Were there any other ideas you found interesting or important?

4.       In talking about the ASE project, Viv said, “I don’t think the author’s job is always to change the world.  I think sometimes it ‘s to make it more enjoyable” (page 336).  Can you think of any books that influenced your thought process or, on the other hand, provided pure enjoyment?
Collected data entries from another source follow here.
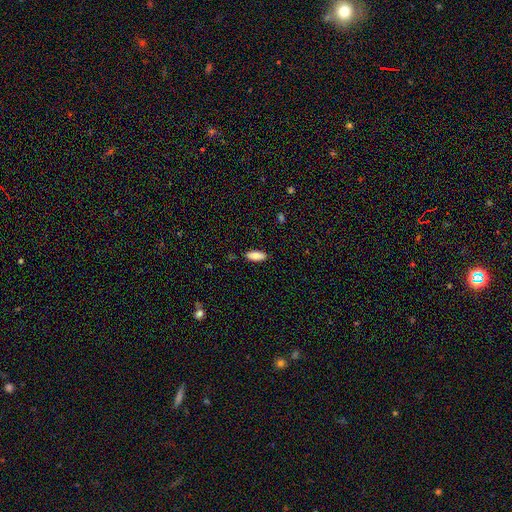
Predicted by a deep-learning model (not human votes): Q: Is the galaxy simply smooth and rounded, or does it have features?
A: smooth — 87%.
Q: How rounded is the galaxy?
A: in between — 79%.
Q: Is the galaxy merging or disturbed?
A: none — 87%.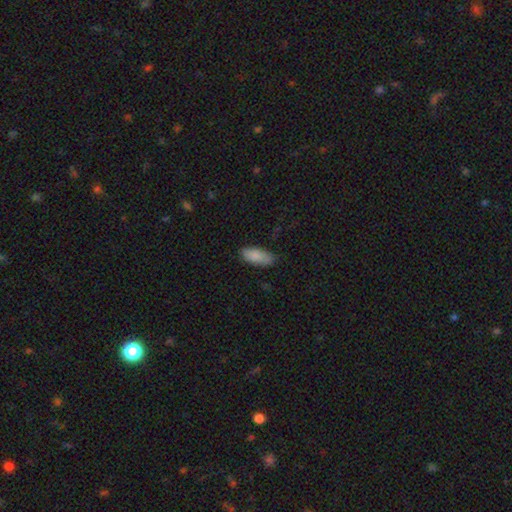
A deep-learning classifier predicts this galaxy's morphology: A smooth galaxy with no disk features (87%) that is in between round and cigar-shaped (84%). Merging: none (80%).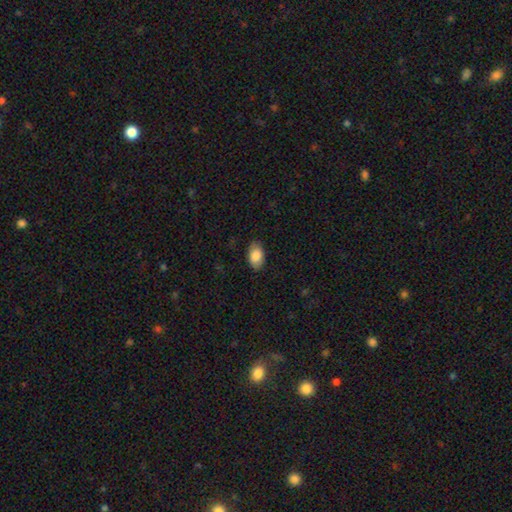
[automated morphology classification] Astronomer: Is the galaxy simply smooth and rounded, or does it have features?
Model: smooth — 86%.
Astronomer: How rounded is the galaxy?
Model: in between — 93%.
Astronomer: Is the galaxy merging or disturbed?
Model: none — 84%.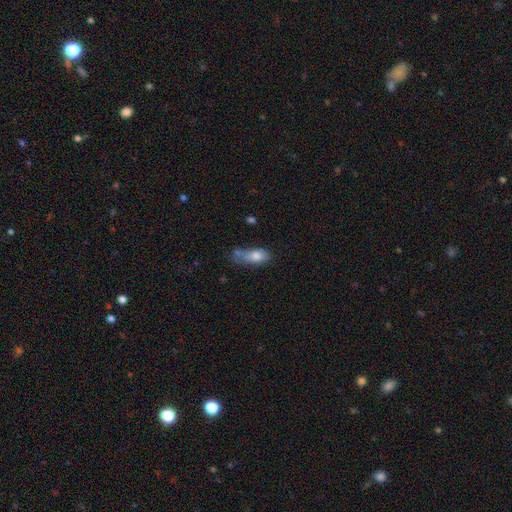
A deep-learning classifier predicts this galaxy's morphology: This is likely a smooth galaxy (74%). How rounded: likely in between (78%). Merging: marginally none (31%).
5.       When Hannah was speaking at the event in support of the ASE program, she said wonders “what the moment was that we lost Germany I knew…sometimes I think it was the moment right before the gasoline was poured on the books. The moment the most educated country in the world willingly, joyously, wholeheartedly turned away from knowledge” (page 362).   Do you agree?

6.       Speaking of history, she said “history is built on moments that feel insignificant” (page 363).  Can you think of any other examples of this?

7.       Does Dev’s smuggling hundreds of Jews out of Germany counterbalance her part in Adam’s betrayal?

8.       Discuss your reading experience.  Did this book make you think?  Was it enjoyable?